N’ayons pas peur des oxymores : ce Pelléas et Mélisande occupe un vide scénique qui peine à remplir ses ambitions minimalistes. Le parti pris de mise en espace d’Olivier Achard aurait pourtant dû s’avérer pertinent. Il l’est au moins dans l’intention. Vladimir Jankelevitch, fin connaisseur du compositeur, voyait un « drame stationnaire » dans cette montée en tension des amours contrariés. Face à ces deux notions contradictoires, toute la difficulté pour le metteur en scène consiste non seulement à sublimer l’arbitraire et l’opacité d’une destinée mortifère fondamentalement absurde qui se referme inexorablement sur elle-même, mais de les mettre physiquement en résonnance. La relative impasse de la mise en scène tient plus à la pauvreté préméditée des matériaux et à leur mise en œuvre, qui semblent frôler la plupart du temps l’inadéquation avec la tragédie, qu’au choix d’une épure radicale. Rien n’est véritablement convainquant, ni dans le plateau recouvert de draps blanc – la candeur d’un pur amour ? la virginité toujours recommencée des sentiments ? les promesses d’une inaccessible couche nuptiale qui toujours se dérobe ? –, ni dans un improbable empilement de chaises, unique élément vertical en quête d’une impossible ascension dont la symbolique laisse perplexe. On peut être tout aussi dubitatif confronté à l’omniprésence d’Yniold armé de son énigmatique lanterne magique, même si, pour ce dernier, on entrevoit dans la solitude désœuvrée qui l’occupe, l’incommunicabilité de l’enfance perdue parmi des adultes qui l’ignorent.

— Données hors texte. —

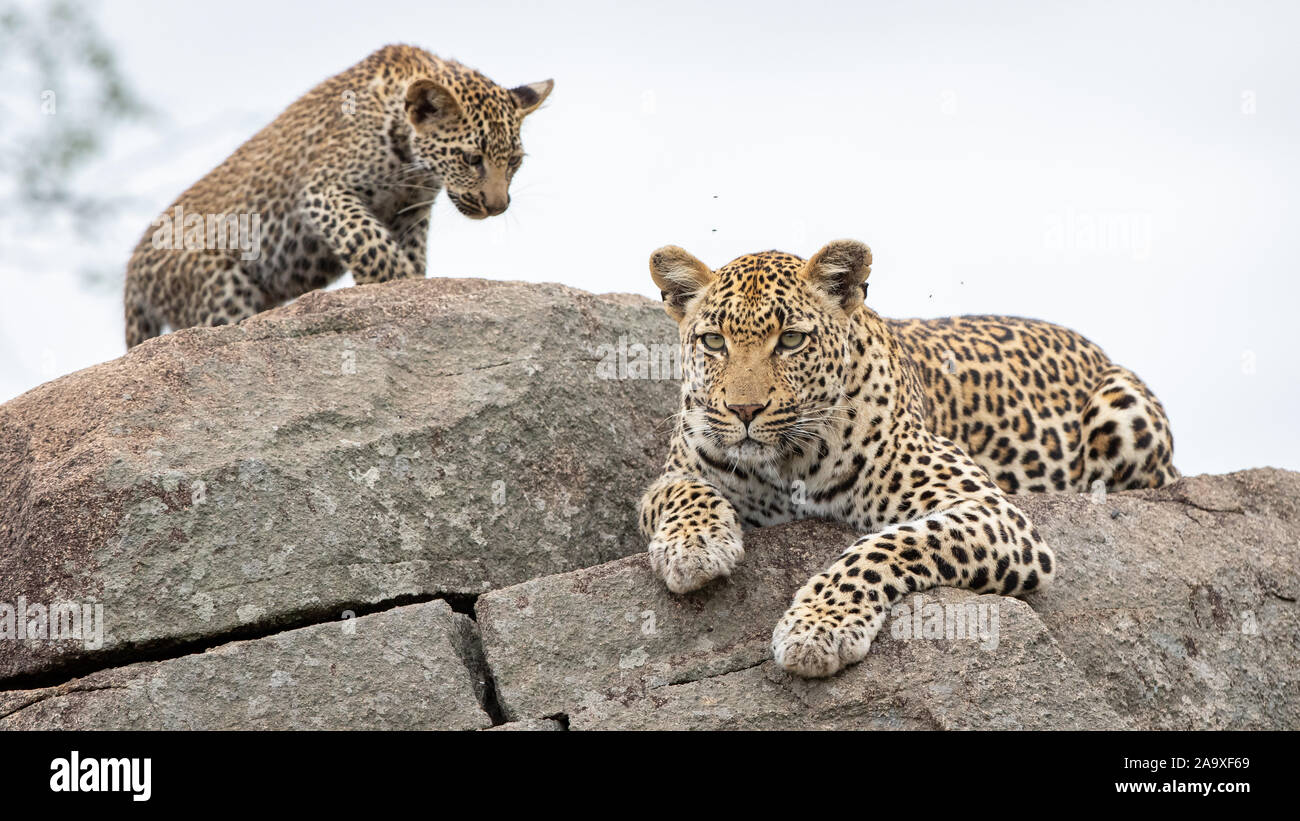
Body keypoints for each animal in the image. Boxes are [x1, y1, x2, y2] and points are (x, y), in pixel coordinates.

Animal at [119, 45, 551, 345]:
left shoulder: (411, 213)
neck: (412, 165)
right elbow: (371, 242)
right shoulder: (323, 191)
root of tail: (132, 268)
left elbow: (407, 254)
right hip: (221, 288)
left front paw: (412, 289)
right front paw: (393, 287)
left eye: (514, 162)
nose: (497, 206)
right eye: (471, 158)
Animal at [639, 240, 1180, 675]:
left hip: (1123, 408)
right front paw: (694, 548)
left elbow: (888, 545)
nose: (744, 410)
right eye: (714, 342)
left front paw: (817, 627)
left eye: (791, 339)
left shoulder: (991, 510)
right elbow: (682, 491)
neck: (787, 463)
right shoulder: (674, 472)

C’est l’implication autant vocale que tragédienne des protagonistes et leur puissance suggestive qui va reléguer heureusement au second plan ce désert immaculé où la métaphore s’épuise à faire sens. D’abord le Pelléas de Ronan Meyblum : sensible dans le timbre, sincère dans l’expression si particulière voulue par Debussy. Il nourrit une ligne de chant très flexible et convaincante, avec ce mélange d’enthousiasme propre à la candeur que procurent les amours de jeunesse et cet élan vital prêt à tout sacrifier à l’impossible. Il donne à son personnage la force d’un héros cornélien sans fourvoyer le rôle dans une théâtralité incongrue. Aux langueurs diaphanes de tant de Mélisande vues et revues mais qui s’évertuent en vain à incarner le personnage, Céline Laly préfère la séduction et la grâce d’un trouble amoureux assumé. Elle joue de cette suave ambiguïté féminine dans sa chair et ses sentiments plus qu’elle ne cède à l’hyperbole impressionniste. Son phrasé et la clarté liliale de son émission peuvent ainsi conserver à son soprano une discrète sensualité qui n’est en rien déplacée.
Toute la difficulté consistait ensuite à équilibrer le reste de la distribution sans trahir cette esthétique plus proche d’une recherche déclamatoire moins historiquement datée. Matthieu Lécroart, applaudi la saison dernière dans Hänsel et Gretel, était plus qu’à l’évidence l’homme de la situation : son Golaud, personnage plus complexe qu’il n’y paraît, tournait sans remord le dos au Barbe-Bleue où le fourvoient tant de baryton. Ses graves possèdent à l’envi la carrure du rôle mais sa diction nuancée et sa caractérisation en font avant tout un homme blessé, psychologiquement crédible, loin de la caricature du tyran rongé par la jalousie. Même travail intelligent de la part de Jean-Vincent Blot pour humaniser Arkel. Sa basse d’une belle qualité de grain possède l’autorité apaisante, la couleur et la profondeur du timbre en phase avec ses protagonistes. De même que l’on saluera sans réserve la performance vocale autant que théâtrale de Camille Slosse. Elle incarne idéalement la fraîcheur et la fragilité d’Yniold ce qui n’est pas un mince défi.
Enfin la direction d’Olivier Holt ! Le magnétisme d’une gestique ferme et d’une autorité bien comprise des instrumentistes dresse le subtil décor debussyste, d’une gravité énigmatique. Il en dénoue les évidences du mystère, sans en trahir la prégnance de la poétique. Holt conjugue à la sereine et tragique innocence de l’héroïne, la limpidité de sa vision orchestrale. On y perçoit toute la puissance évocatrice des images harmoniques : le poids des ténèbres, les murmures du soir, les bruissements de la forêt, la violence muette des non-dits des personnages. C’est-à-dire tout ce que l’imaginaire est seul capable de révéler à nos sens en éveil.